The Cambridge, Massachusetts-based biotech said these changes will allow it to focus resources on advancing late-stage in vivo CRISPR-based gene-editing programs for hereditary angioedema and transthyretin amyloidosis with cardiomyopathy (ATTR-CM). Prioritizing these programs, it said, will set the foundation for "significant, near-term value creation."
Intellia, in January 2024, laid off 15 percent of its workforce to "streamline" operations and focus on strategic priorities, which at the time included pausing some exploratory research programs.
As part of the latest portfolio reshuffling, Intellia has discontinued development of NTLA-3001, an in vivo CRISPR-based gene insertion therapy for alpha-1 antitrypsin deficiency-associated lung disease and select research-stage programs. Intellia had launched a first-in-human Phase I/II trial of NTLA-3001 last year.

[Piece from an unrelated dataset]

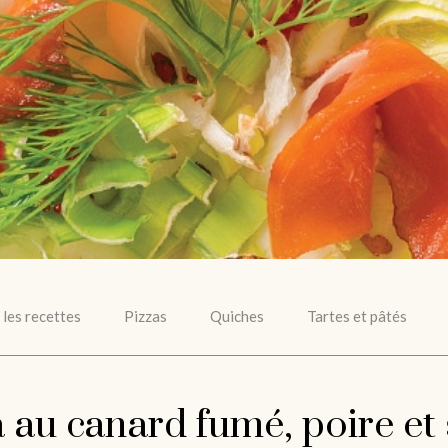
 les recettes
Pizzas
Quiches
Tartes et pâtés
 au canard fumé, poire et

The company is also letting go of 27 percent of its employees this year. Intellia expects to incur about $8 million in reorganization costs, primarily in the first quarter of 2025, including severance and other costs related to employee termination, the company reported in a filing with the US Securities and Exchange Commission. The firm expects the cost savings from the reorganization to support its cash runway into the first half of 2027, by which point Intellia expects to launch its first commercial product in the US.
Intellia said the shift in priorities reflects its evolution from a company focused on late-stage development to a commercial-ready company by the end of 2026.
To establish its commercial readiness, Intellia said it will build its commercial leadership team by the second half of 2025, expand the reach of its medical education activities related to hereditary angioedema and ATTR-CM in partnership with medical societies and patient organizations, and plan for coverage and formulary decisions with payors.
The "high-value" late-stage programs Intellia is focusing on are NTLA-2002 for hereditary angioedema and nexiguran ziclumeran (nex-z), previously known as NTLA-2001, for ATTR-CM. Intellia is evaluating NTLA-2002 within the Phase III HAELO trial, for which it expects to complete enrollment in the second half of 2025 and submit a biologics license application in the second half of 2026. It is testing nex-z within the Phase III MAGNITUDE trial, which remains ahead of internal enrollment estimates with more than 550 participants expected by year-end.
"We understand the significant potential of our late-stage programs, and within a challenging market environment, have made a difficult decision to focus our resources predominantly on NTLA-2002 and nex-z where we have the greatest opportunity to create significant, near-term value," Intellia President and CEO John Leonard said in a statement.